** TEKS YANG DIBERIKAN **
※ ※ ※
Kemudian Bangsa ini memuja-muja Pak
Harto sebagai sebuah figur yang membanggakan, sebagai seorang tokoh yang
memiliki kemampuan yang luar biasa untuk mengisi kemerdekaan bangsa ini dalam
bentuk pembangunan. seluruh aspek kehidupan di negeri ini mengalami kemajuan
pesat selama pemerintahan Pak Harto, pembanguan fisik terlihat
dimana-mana. Tingkat pendidikan masyarakat juga semakin meningkat. tentu saja
hal ini merupakan hasil perjuangan yang dilakukan dengan format tertentu dengan
melakukan tindakan-tindakan yang diperlukan untuk stabilitas nasional. Dengan
adanya stabilitas, maka pembangunan dapat dilakukan dengan baik. Tentu saja ada
efek-efek negatif dari format pembangunan yang dilakukan Pak harto
ini. Dengan gerakan mahasiswa yang didorong oleh beberapa tokoh tokoh
nasional, akhirnya Pak Harto mengundurkan diri.
Setelah pemilu 1999, Sidang Umum MPR
mengangkat Gus Dur sebagai Presiden ke 4. tetapi tidak lama setelah itu, MPR
yang sama menjatuhkan Gus Dur dengan alasan-alasan tertentu. Habibie dan
Megawati tidak dapat disebut sebagai pemimpin nomor satu di negeri ini, karena
keduanya hanya melanjutkan kepemimpinan presiden yang berhenti dan
diberhentikan.
Pemilu 2004 dan pemilu 2009 yang
merupakan pemilu dengan format pemilihan langsung terhadap kepala negara
tersebut, telah menghasilkan SBY- JK ( pemilu 2004) dan SBY- Boediono (2009)
sebagai pemimpin negeri ini. pelaksanaan pemiliu dilaksanakan dengan lancar,
walaupun ada hambatan disana-sini, tetapi secara umum pemilu dilaksanakan
dengan baik. SBY merupakan pemimpin yang masih dapat dibanggakan oleh bangsa
Indonesia saat ini. sebagai presiden yang dihasilkan dari sebuah pemilihan langsung
oleh rakyat, jadi sudah sepantasnyalah rakyat Indonesia memiliki rasa kecintaan
kepada pemimpinanya.
※ ※ ※
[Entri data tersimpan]
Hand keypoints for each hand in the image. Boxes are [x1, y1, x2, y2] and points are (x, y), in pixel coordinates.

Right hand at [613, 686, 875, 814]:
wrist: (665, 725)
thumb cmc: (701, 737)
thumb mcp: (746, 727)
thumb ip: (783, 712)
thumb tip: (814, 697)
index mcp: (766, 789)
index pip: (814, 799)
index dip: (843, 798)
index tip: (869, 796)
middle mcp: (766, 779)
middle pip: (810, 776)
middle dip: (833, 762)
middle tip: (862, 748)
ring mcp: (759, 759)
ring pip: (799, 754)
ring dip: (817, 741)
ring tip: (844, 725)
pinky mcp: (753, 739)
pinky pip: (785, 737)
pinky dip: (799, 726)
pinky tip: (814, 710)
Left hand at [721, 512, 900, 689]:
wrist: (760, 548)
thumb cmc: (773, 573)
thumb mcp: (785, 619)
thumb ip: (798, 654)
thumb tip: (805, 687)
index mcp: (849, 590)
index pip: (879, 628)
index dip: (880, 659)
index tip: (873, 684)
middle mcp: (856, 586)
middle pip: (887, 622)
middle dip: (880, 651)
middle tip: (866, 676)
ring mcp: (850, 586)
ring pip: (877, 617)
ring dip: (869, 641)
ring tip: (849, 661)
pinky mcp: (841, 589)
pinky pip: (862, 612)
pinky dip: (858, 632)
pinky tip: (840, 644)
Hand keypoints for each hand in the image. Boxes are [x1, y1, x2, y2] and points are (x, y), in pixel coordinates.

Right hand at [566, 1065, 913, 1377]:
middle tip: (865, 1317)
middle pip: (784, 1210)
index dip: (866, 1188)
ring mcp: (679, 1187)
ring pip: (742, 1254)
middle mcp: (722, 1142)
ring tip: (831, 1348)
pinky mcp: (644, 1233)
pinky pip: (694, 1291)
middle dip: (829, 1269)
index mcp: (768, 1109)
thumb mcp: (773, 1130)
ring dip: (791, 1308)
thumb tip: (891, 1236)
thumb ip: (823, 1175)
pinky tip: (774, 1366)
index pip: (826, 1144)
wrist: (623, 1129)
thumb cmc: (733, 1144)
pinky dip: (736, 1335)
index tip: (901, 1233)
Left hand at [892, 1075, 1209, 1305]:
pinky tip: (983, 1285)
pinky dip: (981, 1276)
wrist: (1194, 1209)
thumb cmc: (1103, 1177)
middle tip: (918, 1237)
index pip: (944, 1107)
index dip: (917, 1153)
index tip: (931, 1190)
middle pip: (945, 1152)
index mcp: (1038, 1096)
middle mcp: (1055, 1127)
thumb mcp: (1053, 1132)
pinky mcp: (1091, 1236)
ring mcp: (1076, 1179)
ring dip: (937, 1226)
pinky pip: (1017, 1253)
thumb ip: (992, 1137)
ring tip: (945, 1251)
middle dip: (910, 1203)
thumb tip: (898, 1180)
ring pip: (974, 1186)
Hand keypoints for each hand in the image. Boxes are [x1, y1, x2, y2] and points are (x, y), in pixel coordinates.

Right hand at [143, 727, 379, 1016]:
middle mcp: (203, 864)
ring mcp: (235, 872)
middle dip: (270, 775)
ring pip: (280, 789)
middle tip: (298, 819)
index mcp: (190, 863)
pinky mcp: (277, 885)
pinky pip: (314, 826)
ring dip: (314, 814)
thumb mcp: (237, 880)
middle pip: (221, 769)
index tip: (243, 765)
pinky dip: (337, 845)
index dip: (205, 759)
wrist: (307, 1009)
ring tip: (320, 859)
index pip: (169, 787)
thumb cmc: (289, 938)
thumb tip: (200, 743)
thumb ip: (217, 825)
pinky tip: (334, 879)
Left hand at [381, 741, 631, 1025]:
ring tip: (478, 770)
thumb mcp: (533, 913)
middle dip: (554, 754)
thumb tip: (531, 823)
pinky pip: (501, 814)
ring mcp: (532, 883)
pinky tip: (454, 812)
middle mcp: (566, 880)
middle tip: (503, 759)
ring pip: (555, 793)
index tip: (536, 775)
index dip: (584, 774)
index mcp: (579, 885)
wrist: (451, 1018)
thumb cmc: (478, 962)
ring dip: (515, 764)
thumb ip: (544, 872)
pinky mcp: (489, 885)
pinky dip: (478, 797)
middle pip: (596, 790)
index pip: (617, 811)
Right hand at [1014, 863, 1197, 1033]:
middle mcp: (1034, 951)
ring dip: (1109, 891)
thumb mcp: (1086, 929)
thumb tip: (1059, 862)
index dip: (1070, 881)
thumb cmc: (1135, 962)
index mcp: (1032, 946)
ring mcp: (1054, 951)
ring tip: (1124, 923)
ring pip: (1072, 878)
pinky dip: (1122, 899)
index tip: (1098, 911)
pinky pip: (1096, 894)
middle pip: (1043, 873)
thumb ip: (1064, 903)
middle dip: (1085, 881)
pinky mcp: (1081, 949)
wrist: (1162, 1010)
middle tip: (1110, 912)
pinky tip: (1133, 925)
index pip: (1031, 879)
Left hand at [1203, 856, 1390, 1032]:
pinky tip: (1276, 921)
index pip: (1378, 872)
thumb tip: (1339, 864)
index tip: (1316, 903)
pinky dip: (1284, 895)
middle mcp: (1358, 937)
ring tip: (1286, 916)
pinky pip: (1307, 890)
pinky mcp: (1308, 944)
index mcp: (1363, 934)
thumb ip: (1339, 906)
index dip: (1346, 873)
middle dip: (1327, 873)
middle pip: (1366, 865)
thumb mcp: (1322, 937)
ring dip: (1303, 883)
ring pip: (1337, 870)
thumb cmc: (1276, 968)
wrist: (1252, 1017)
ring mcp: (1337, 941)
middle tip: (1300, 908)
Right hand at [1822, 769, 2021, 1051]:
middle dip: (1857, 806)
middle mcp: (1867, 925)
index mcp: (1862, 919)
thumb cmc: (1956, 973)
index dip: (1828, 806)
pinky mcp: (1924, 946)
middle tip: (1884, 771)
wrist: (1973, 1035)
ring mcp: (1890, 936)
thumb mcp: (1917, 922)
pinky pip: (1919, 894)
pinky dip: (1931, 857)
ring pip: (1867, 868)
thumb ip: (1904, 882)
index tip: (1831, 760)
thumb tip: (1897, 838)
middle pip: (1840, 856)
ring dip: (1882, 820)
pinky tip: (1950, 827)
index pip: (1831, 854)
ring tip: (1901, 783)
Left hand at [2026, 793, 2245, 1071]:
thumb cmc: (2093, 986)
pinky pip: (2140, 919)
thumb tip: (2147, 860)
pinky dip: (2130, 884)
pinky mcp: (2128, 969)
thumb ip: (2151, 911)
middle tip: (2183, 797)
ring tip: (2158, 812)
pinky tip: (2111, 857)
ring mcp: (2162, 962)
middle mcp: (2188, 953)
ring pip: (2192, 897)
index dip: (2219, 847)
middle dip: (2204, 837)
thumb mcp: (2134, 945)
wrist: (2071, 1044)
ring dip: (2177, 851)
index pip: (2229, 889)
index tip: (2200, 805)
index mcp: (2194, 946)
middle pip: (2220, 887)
※ ※ ※
** RUMUSAN SOAL **
Lanjutkan teks tentang para presiden Indonesia setelah kalimat terakhirnya. Catatan-catatan ini tidak diperlukan.

** JAWABAN TERTULIS **
3.3 Pamong
Praja Sebagai Agent Of Change
Strategi
pengembangan karakter kepemimpinan melalui basis rekrutmen pamong praja hari
ini haruslah di evaluasi kembali. Pengembangan karakter kepemimpinan melalui
aspek intelektualitas, emosional dan spiritual menjadi strategi
yang tak terhindarkan. Mendidik pamong praja melalui penanaman kekuasaan yang
bersifat de jure semata (law centris) tak menjawab dinamika
perkembangan politik pemerintahan dewasa ini. Faktanya, kaderisasi elit dalam
masyarakat melalui instrument partai politik maupun lembaga kemasyarakatan
lainnya tampaknya mengalami kemacetan/kebuntuan (stagnan), bahkan
berjalan tanpa proses yang memadai.
Tingkat legitimasi terhadap kepemimpinan
politik pemerintahan mengalami degradasi baik dari aspek legitimasi
religi, elit maupun demokrasi. Hal ini ditandai oleh susutnya kader partai
dengan cara merekrut artis dan birokrat dalam sejumlah kasus pemilihan anggota
legislatif dan kepala daerah. Akibatnya, banyak lulusan APDN, IIP, STPDN dan
IPDN yang sekalipun muda namun di nilai masyarakat mampu mengemban misi
pemerintahan sebagai Kepala Daerah dan Wakil Kepala Daerah. Ini menunjukkan
bahwa akseptabilitas moral masyarakat (legitimasi) terhadap alumni
mengalami perluasan tidak saja dalam konteks penegasan kekuasaan secara de
jure, tetapi juga de fakto.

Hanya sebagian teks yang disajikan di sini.